• Extracted page text:
______________________________

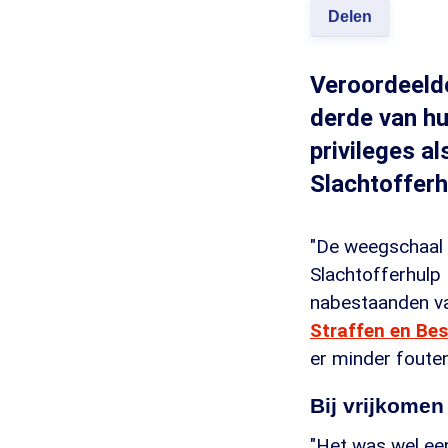
Delen
Veroordeelde
derde van hun
privileges a
Slachtofferhu
"De weegschaal 
Slachtofferhulp
nabestaanden van
Straffen en Be
er minder fouten
Bij vrijkomen
"Het was wel ee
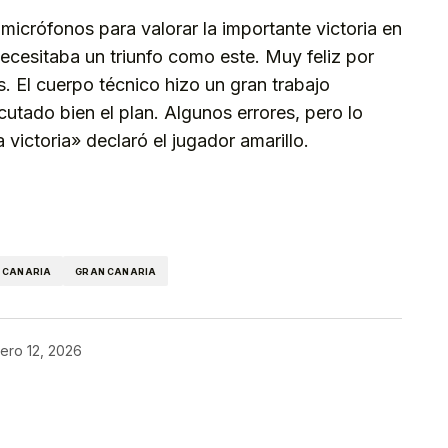
 micrófonos para valorar la importante victoria en
necesitaba un triunfo como este. Muy feliz por
s. El cuerpo técnico hizo un gran trabajo
utado bien el plan. Algunos errores, pero lo
 victoria» declaró el jugador amarillo.
kedIn
Telegram
 CANARIA
GRAN CANARIA
ero 12, 2026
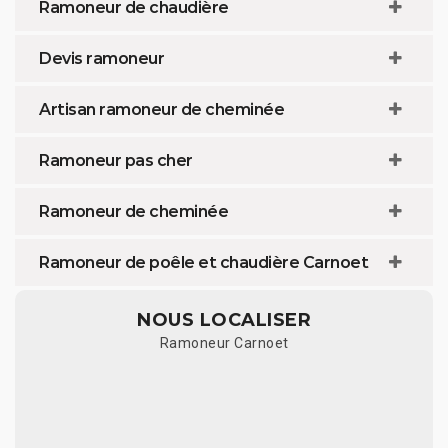
Ramoneur de chaudière
Devis ramoneur
Artisan ramoneur de cheminée
Ramoneur pas cher
Ramoneur de cheminée
Ramoneur de poêle et chaudière Carnoet
NOUS LOCALISER
Ramoneur Carnoet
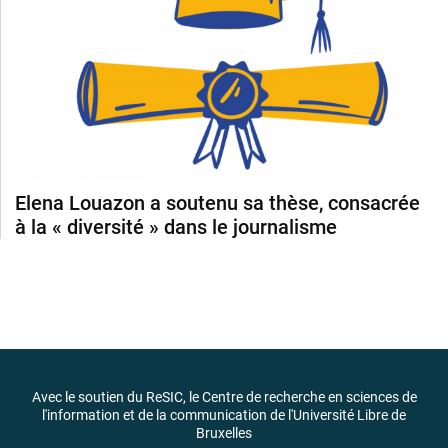
Elena Louazon a soutenu sa thèse, consacrée
à la « diversité » dans le journalisme
Avec le soutien du ReSIC, le Centre de recherche en sciences de
l'information et de la communication de l'Université Libre de
Bruxelles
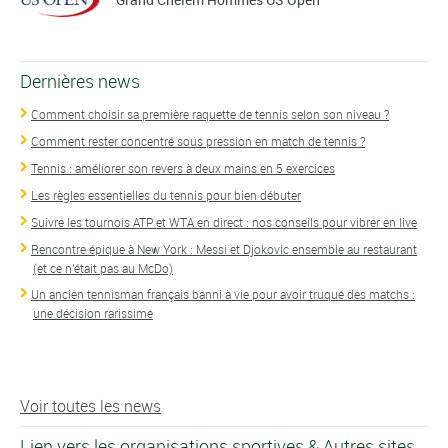
Dernières news
Comment choisir sa première raquette de tennis selon son niveau ?
Comment rester concentré sous pression en match de tennis ?
Tennis : améliorer son revers à deux mains en 5 exercices
Les règles essentielles du tennis pour bien débuter
Suivre les tournois ATP et WTA en direct : nos conseils pour vibrer en live
Rencontre épique à New York : Messi et Djokovic ensemble au restaurant
(et ce n'était pas au McDo)
Un ancien tennisman français banni à vie pour avoir truqué des matchs :
une décision rarissime
Voir toutes les news
Lien vers les organisations sportives & Autres sites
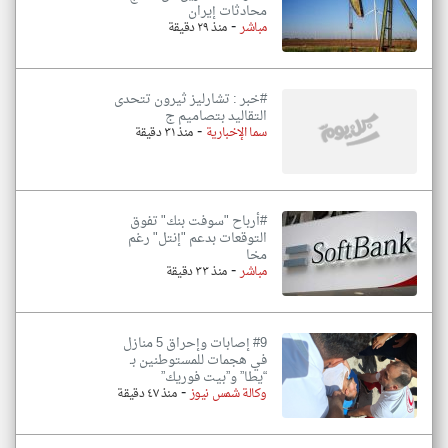
محادثات إيران
-
مباشر
منذ ٢٩ دقيقة
#خبر : تشارليز ثيرون تتحدى
التقاليد بتصاميم ج
-
سما الإخبارية
منذ ٣١ دقيقة
#أرباح "سوفت بنك" تفوق
التوقعات بدعم "إنتل" رغم
مخا
-
مباشر
منذ ٣٣ دقيقة
#9 إصابات وإحراق 5 منازل
في هجمات للمستوطنين بـ
“يطا” و”بيت فوريك”
-
وكالة شمس نيوز
منذ ٤٧ دقيقة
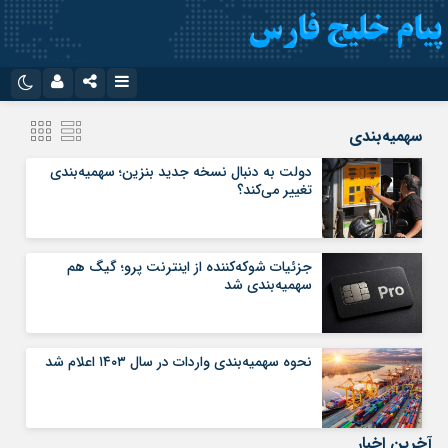
نام کاربری یا نشانی ایمیل
اینستاگرام
تلگرام
سهمیه‌بندی
سروش
ایتا
دولت به دنبال نسخه جدید بنزین؛ سهمیه‌بندی
تغییر می‌کند؟
رمز عبور
آپارات
اپلیکیشن
جزئیات شوکه‌کننده از اینترنت پرو؛ گیگ هم
مرا به خاطر بسپار
سهمیه‌بندی شد
نحوه سهمیه‌بندی واردات در سال ۱۴۰۳ اعلام شد
آخرین اخبار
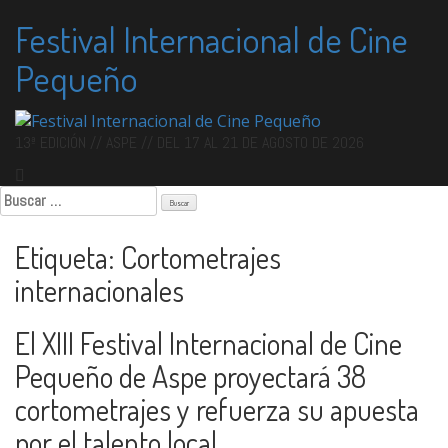
Skip
Festival Internacional de Cine
to
content
Pequeño
13ª EDICIÓN // ASPE // DEL 17 AL 21 DE AGOSTO DE 2026
Buscar:
Etiqueta:
Cortometrajes
internacionales
El XIII Festival Internacional de Cine
Pequeño de Aspe proyectará 38
cortometrajes y refuerza su apuesta
por el talento local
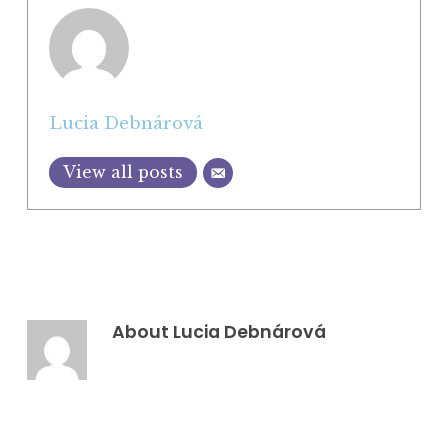
Lucia Debnárová
View all posts
About
Lucia Debnárová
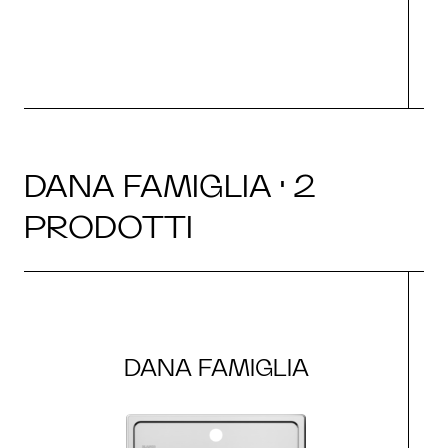
DANA FAMIGLIA · 2
PRODOTTI
DANA FAMIGLIA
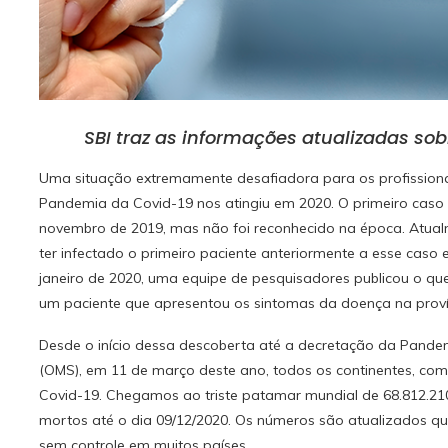
SBI traz as informações atualizadas sob
Uma situação extremamente desafiadora para os profissiona
Pandemia da Covid-19 nos atingiu em 2020. O primeiro caso 
novembro de 2019, mas não foi reconhecido na época. Atualm
ter infectado o primeiro paciente anteriormente a esse caso
janeiro de 2020, uma equipe de pesquisadores publicou o qu
um paciente que apresentou os sintomas da doença na pro
Desde o início dessa descoberta até a decretação da Pand
(OMS), em 11 de março deste ano, todos os continentes, co
Covid-19. Chegamos ao triste patamar mundial de 68.812.210
mortos até o dia 09/12/2020. Os números são atualizados q
sem controle em muitos países.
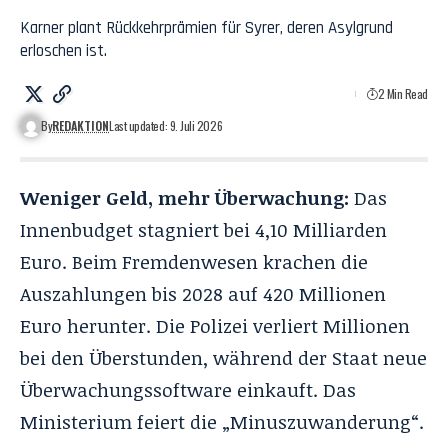
Karner plant Rückkehrprämien für Syrer, deren Asylgrund
erloschen ist.
2 Min Read
By
REDAKTION
Last updated: 9. Juli 2026
Weniger Geld, mehr Überwachung:
Das
Innenbudget stagniert bei 4,10 Milliarden
Euro. Beim Fremdenwesen krachen die
Auszahlungen bis 2028 auf 420 Millionen
Euro herunter. Die Polizei verliert Millionen
bei den Überstunden, während der Staat neue
Überwachungssoftware einkauft. Das
Ministerium feiert die „Minuszuwanderung“.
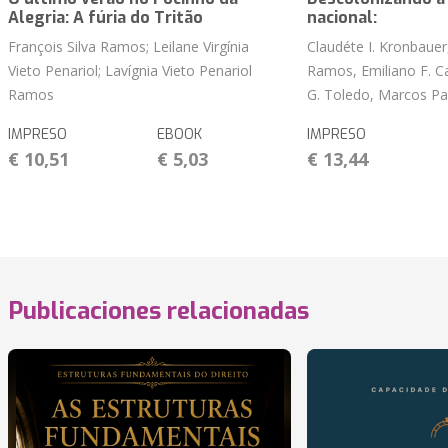
Alegria: A fúria do Tritão
nacional:
François Silva Ramos; Leilane Virgínia
Claudéte I. Kronbauer,
Vieto Penariol; Lavígnia Vieto Penariol
Ramos, Emiliano F. 
Ramos
G. Toledo, Marcos Pa
IMPRESO
EBOOK
IMPRESO
€ 10,51
€ 5,03
€ 13,44
Publicaciones relacionadas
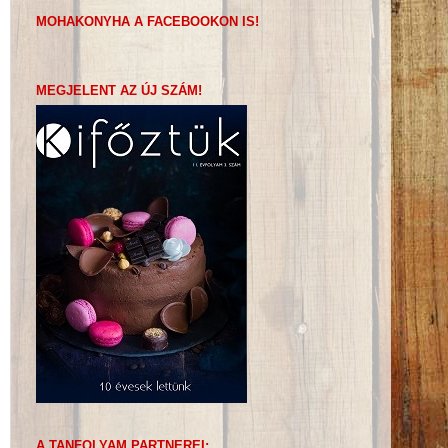
MOHAKONYHA A FACEBOOKON IS!
MEGJELENT AZ ÚJ SZÁM!
A TANFOLYAM PARTNEREI:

______________________________

• Task item: Format every line from all of the records above as a Markdown table with the columns "Row" and "Line", numbering the rows in order and omitting blank lines. Leave out the picture markers.

• Result of this task:
| Row | Line |
|---|---|
| 1 | Delen |
| 2 | Veroordeelde |
| 3 | derde van hun |
| 4 | privileges a |
| 5 | Slachtofferhu |
| 6 | "De weegschaal  |
| 7 | Slachtofferhulp |
| 8 | nabestaanden van |
| 9 | Straffen en Be |
| 10 | er minder fouten |
| 11 | Bij vrijkomen |
| 12 | "Het was wel ee |
| 13 |  micrófonos para valorar la importante victoria en |
| 14 | necesitaba un triunfo como este. Muy feliz por |
| 15 | s. El cuerpo técnico hizo un gran trabajo |
| 16 | utado bien el plan. Algunos errores, pero lo |
| 17 |  victoria» declaró el jugador amarillo. |
| 18 | kedIn |
| 19 | Telegram |
| 20 |  CANARIA |
| 21 | GRAN CANARIA |
| 22 | ero 12, 2026 |
| 23 | Ramoneur de chaudière |
| 24 | Devis ramoneur |
| 25 | Artisan ramoneur de cheminée |
| 26 | Ramoneur pas cher |
| 27 | Ramoneur de cheminée |
| 28 | Ramoneur de poêle et chaudière Carnoet |
| 29 | NOUS LOCALISER |
| 30 | Ramoneur Carnoet |
| 31 | Elena Louazon a soutenu sa thèse, consacrée |
| 32 | à la « diversité » dans le journalisme |
| 33 | Avec le soutien du ReSIC, le Centre de recherche en sciences de |
| 34 | l'information et de la communication de l'Université Libre de |
| 35 | Bruxelles |
| 36 | Dernières news |
| 37 | Comment choisir sa première raquette de tennis selon son niveau ? |
| 38 | Comment rester concentré sous pression en match de tennis ? |
| 39 | Tennis : améliorer son revers à deux mains en 5 exercices |
| 40 | Les règles essentielles du tennis pour bien débuter |
| 41 | Suivre les tournois ATP et WTA en direct : nos conseils pour vibrer en live |
| 42 | Rencontre épique à New York : Messi et Djokovic ensemble au restaurant |
| 43 | (et ce n'était pas au McDo) |
| 44 | Un ancien tennisman français banni à vie pour avoir truqué des matchs : |
| 45 | une décision rarissime |
| 46 | Voir toutes les news |
| 47 | Lien vers les organisations sportives & Autres sites |
| 48 | محادثات إيران |
| 49 | - |
| 50 | مباشر |
| 51 | منذ ٢٩ دقيقة |
| 52 | #خبر : تشارليز ثيرون تتحدى |
| 53 | التقاليد بتصاميم ج |
| 54 | - |
| 55 | سما الإخبارية |
| 56 | منذ ٣١ دقيقة |
| 57 | #أرباح "سوفت بنك" تفوق |
| 58 | التوقعات بدعم "إنتل" رغم |
| 59 | مخا |
| 60 | - |
| 61 | مباشر |
| 62 | منذ ٣٣ دقيقة |
| 63 | #9 إصابات وإحراق 5 منازل |
| 64 | في هجمات للمستوطنين بـ |
| 65 | “يطا” و”بيت فوريك” |
| 66 | - |
| 67 | وكالة شمس نيوز |
| 68 | منذ ٤٧ دقيقة |
| 69 | نام کاربری یا نشانی ایمیل |
| 70 | اینستاگرام |
| 71 | تلگرام |
| 72 | سهمیه‌بندی |
| 73 | سروش |
| 74 | ایتا |
| 75 | دولت به دنبال نسخه جدید بنزین؛ سهمیه‌بندی |
| 76 | تغییر می‌کند؟ |
| 77 | رمز عبور |
| 78 | آپارات |
| 79 | اپلیکیشن |
| 80 | جزئیات شوکه‌کننده از اینترنت پرو؛ گیگ هم |
| 81 | مرا به خاطر بسپار |
| 82 | سهمیه‌بندی شد |
| 83 | نحوه سهمیه‌بندی واردات در سال ۱۴۰۳ اعلام شد |
| 84 | آخرین اخبار |
| 85 | Skip |
| 86 | Festival Internacional de Cine |
| 87 | to |
| 88 | content |
| 89 | Pequeño |
| 90 | 13ª EDICIÓN // ASPE // DEL 17 AL 21 DE AGOSTO DE 2026 |
| 91 | Buscar: |
| 92 | Etiqueta: |
| 93 | Cortometrajes |
| 94 | internacionales |
| 95 | El XIII Festival Internacional de Cine |
| 96 | Pequeño de Aspe proyectará 38 |
| 97 | cortometrajes y refuerza su apuesta |
| 98 | por el talento local |
| 99 | Lucia Debnárová |
| 100 | View all posts |
| 101 | About |
| 102 | Lucia Debnárová |
| 103 | DANA FAMIGLIA · 2 |
| 104 | PRODOTTI |
| 105 | DANA FAMIGLIA |
| 106 | SBI traz as informações atualizadas sob |
| 107 | Uma situação extremamente desafiadora para os profissiona |
| 108 | Pandemia da Covid-19 nos atingiu em 2020. O primeiro caso  |
| 109 | novembro de 2019, mas não foi reconhecido na época. Atualm |
| 110 | ter infectado o primeiro paciente anteriormente a esse caso |
| 111 | janeiro de 2020, uma equipe de pesquisadores publicou o qu |
| 112 | um paciente que apresentou os sintomas da doença na pro |
| 113 | Desde o início dessa descoberta até a decretação da Pand |
| 114 | (OMS), em 11 de março deste ano, todos os continentes, co |
| 115 | Covid-19. Chegamos ao triste patamar mundial de 68.812.210 |
| 116 | mortos até o dia 09/12/2020. Os números são atualizados q |
| 117 | sem controle em muitos países. |
| 118 | Karner plant Rückkehrprämien für Syrer, deren Asylgrund |
| 119 | erloschen ist. |
| 120 | 2 Min Read |
| 121 | By |
| 122 | REDAKTION |
| 123 | Last updated: 9. Juli 2026 |
| 124 | Weniger Geld, mehr Überwachung: |
| 125 | Das |
| 126 | Innenbudget stagniert bei 4,10 Milliarden |
| 127 | Euro. Beim Fremdenwesen krachen die |
| 128 | Auszahlungen bis 2028 auf 420 Millionen |
| 129 | Euro herunter. Die Polizei verliert Millionen |
| 130 | bei den Überstunden, während der Staat neue |
| 131 | Überwachungssoftware einkauft. Das |
| 132 | Ministerium feiert die „Minuszuwanderung“. |
| 133 | Alegria: A fúria do Tritão |
| 134 | nacional: |
| 135 | François Silva Ramos; Leilane Virgínia |
| 136 | Claudéte I. Kronbauer, |
| 137 | Vieto Penariol; Lavígnia Vieto Penariol |
| 138 | Ramos, Emiliano F.  |
| 139 | Ramos |
| 140 | G. Toledo, Marcos Pa |
| 141 | IMPRESO |
| 142 | EBOOK |
| 143 | IMPRESO |
| 144 | € 10,51 |
| 145 | € 5,03 |
| 146 | € 13,44 |
| 147 | Publicaciones relacionadas |
| 148 | MOHAKONYHA A FACEBOOKON IS! |
| 149 | MEGJELENT AZ ÚJ SZÁM! |
| 150 | A TANFOLYAM PARTNEREI: |